The 2020 COINS winter school is offered 3 May – 8 May at the Finse 1222 hotel in Finse (Norway).
Previous COINS winter schools:
- COINS winter school Finse 2019
- COINS winter school Finse 2018
- COINS winter school Finse 2017
- COINS winter school Finse 2016
- The Finse winter school 2015 was organized by the FRISC network. Here are presentations given by COINS students at the winter school:
- Yi-Ching Liao, Process Tracking Forensic Readiness
- Dijana Vukovic, CryptoCloak–research overview
- Huihui Yang, Attribute-based authentication
- Joseph Twayigira, User authentication in mobile cloud for crisis and emergency management
- Mohamed Ali Saleh Abomhara, Threat Modeling: The Art of Identifying, Assessing and Mitigating security threats
- The annual Finse winter school has become a tradition in Norwegian information security research. The first one was held in 2008.
IMT6002 3 ECTS
Participants can register for the IMT6002 COINS Winter School course at NTNU. Successful completion is documented with 3 ECTS that can be used towards the taught component of a Ph.D. programme. COINS students can register free of charge for IMT6002. Students outside of COINS might be subject to an administrative fee. Please contact us if you are interested.

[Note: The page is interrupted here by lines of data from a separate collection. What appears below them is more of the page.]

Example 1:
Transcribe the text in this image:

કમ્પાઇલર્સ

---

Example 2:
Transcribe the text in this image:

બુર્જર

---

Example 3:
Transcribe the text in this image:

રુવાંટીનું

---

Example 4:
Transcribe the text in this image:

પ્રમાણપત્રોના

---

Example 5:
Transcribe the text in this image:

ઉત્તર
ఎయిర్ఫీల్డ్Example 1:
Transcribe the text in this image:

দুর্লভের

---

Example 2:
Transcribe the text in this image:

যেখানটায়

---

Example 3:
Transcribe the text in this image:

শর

Students enrolling in IMT6002 need to actively participate in the winter school and document this participation. Documentation comprises:
- You need to prepare and give a presentation related to your Ph.D. research and answer questions from the audience. The presentation and Q&A should last ca. 20-30 minutes.
- Active participation: you need to ask one or more questions each day.

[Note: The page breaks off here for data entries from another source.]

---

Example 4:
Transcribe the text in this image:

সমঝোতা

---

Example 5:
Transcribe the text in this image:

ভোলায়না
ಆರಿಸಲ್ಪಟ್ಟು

- You need to submit a report on your participation. The report should give a summary of each session and presentation at the winter school, should discuss which aspects of computer and information security are addressed, and should reflect about the methods used in the presented research. You should examine which of the research methods could be relevant for your own research project, either immediately or as an approach to be explored in the long term. The report needs to document the questions you asked and the answers the presenters gave. The report is expected to have a length of about 5-8 pages not including title, TOC, bibliography etc.